To state the obvious, in any normal administration Hegseth and Waltz at a minimum would be gone by the end of the day. So let me stipulate to all the outrageousness. But I want to focus your attention on the fact that information security is not the only, perhaps not even the main issue.

Note that no one in the chat is saying, “Hey, we sure it’s cool to be talking about this on Signal?” Or, “Should we be worried this is an insecure channel?” That and the simple logic of the matter tells us this is commonplace in the new administration. You think Mike Waltz got fat fingers and accidentally added Goldberg on the first time out? Not likely.

Especially in the national security domain, many things the government does have to remain secret. Sometimes those things remain secret for years or decades. But they’re not secrets from the U.S. government. The U.S. government owns all those communications, all those facts of its own history. Using a Signal app like this is hiding what’s happening from the government itself.
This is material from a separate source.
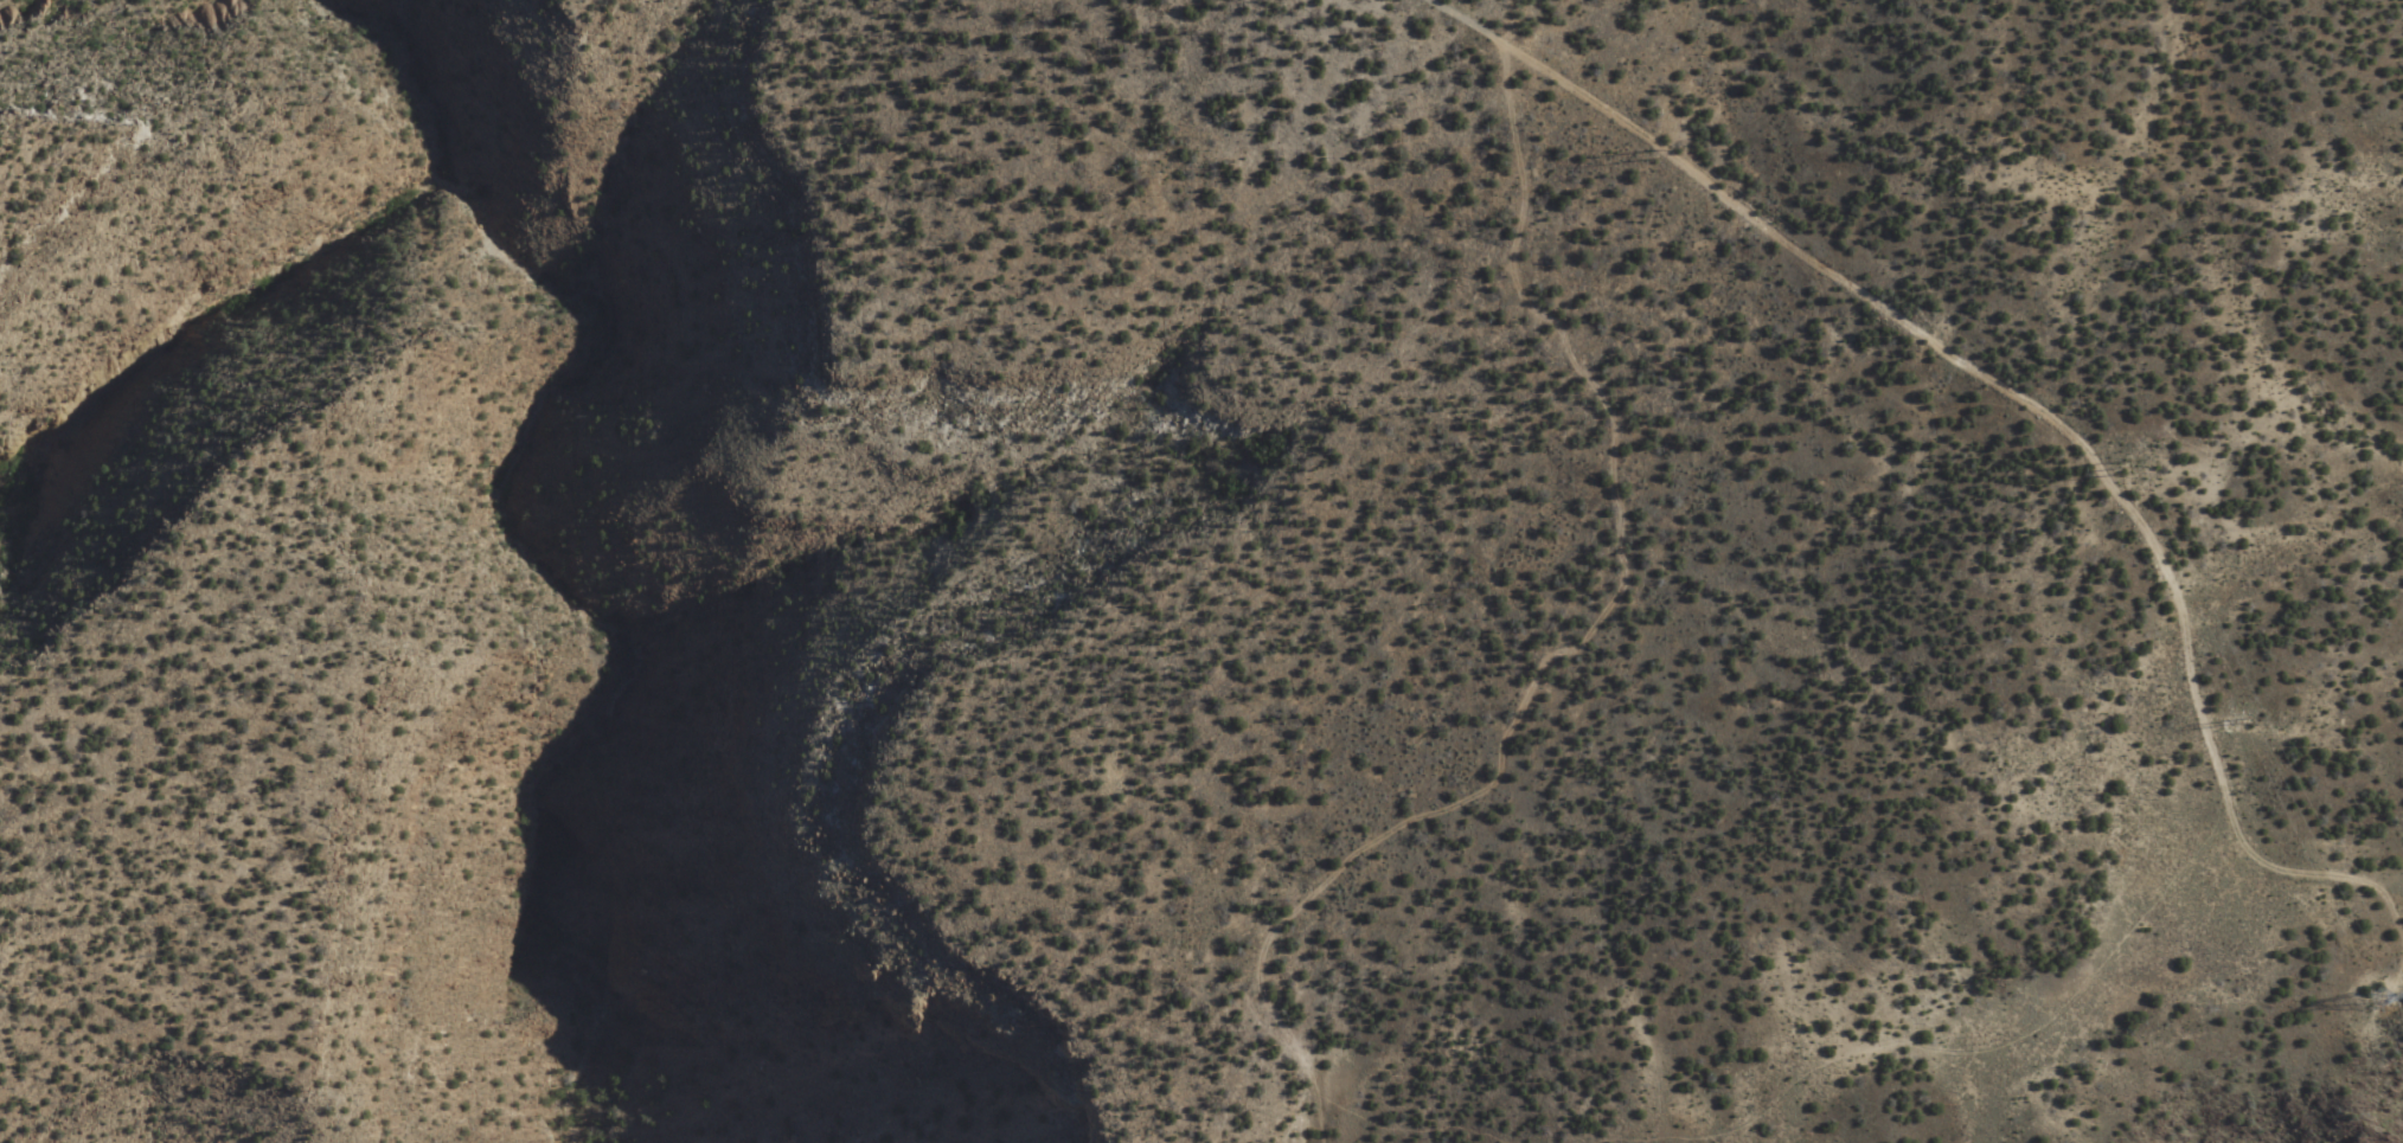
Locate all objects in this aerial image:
road: (2005, 406)
road: (2274, 539)
road: (1580, 646)
power tower: (2362, 1003)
And that is almost certainly not an unintended byproduct but the very reason for the use. These are disappearing communications. They won’t be in the National Archives. Future administrations won’t know what happened. There also won’t be any records to determine whether crimes were committed.

This all goes to the fundamental point Trump has never been able to accept: that the U.S. government is the property of the American people and it persists over time with individual officeholders merely temporary occupants charged with administering an entity they don’t own or possess.

Think this is hyperbole? Remember that when Trump held his notorious meeting with Vladimir Putin in Helsinki in 2019 he confiscated his translator’s notes and ordered him not to divulge anything that had been discussed. Remember that Trump got impeached over an extortion plot recorded in the government record of his phone call with President Zelensky. An intelligence analyst discovered what had happened and decided he needed to report the conduct. These aren’t hypotheticals. They’ve already happened. And he’s even been caught. Which is probably one reason there’s so much use of Signal.

This is clearly routine in the Trump administration. How many of President Trump’s conversations with foreign leaders are happening on these apps? It’s the obvious place for bribes, various kinds of criminal conduct, asking foreign governments to do dirty jobs, maybe against American citizens, that Trump doesn’t dare try himself.

The lack of operational security is bad. But the embedded conspiracy against the government itself is worse.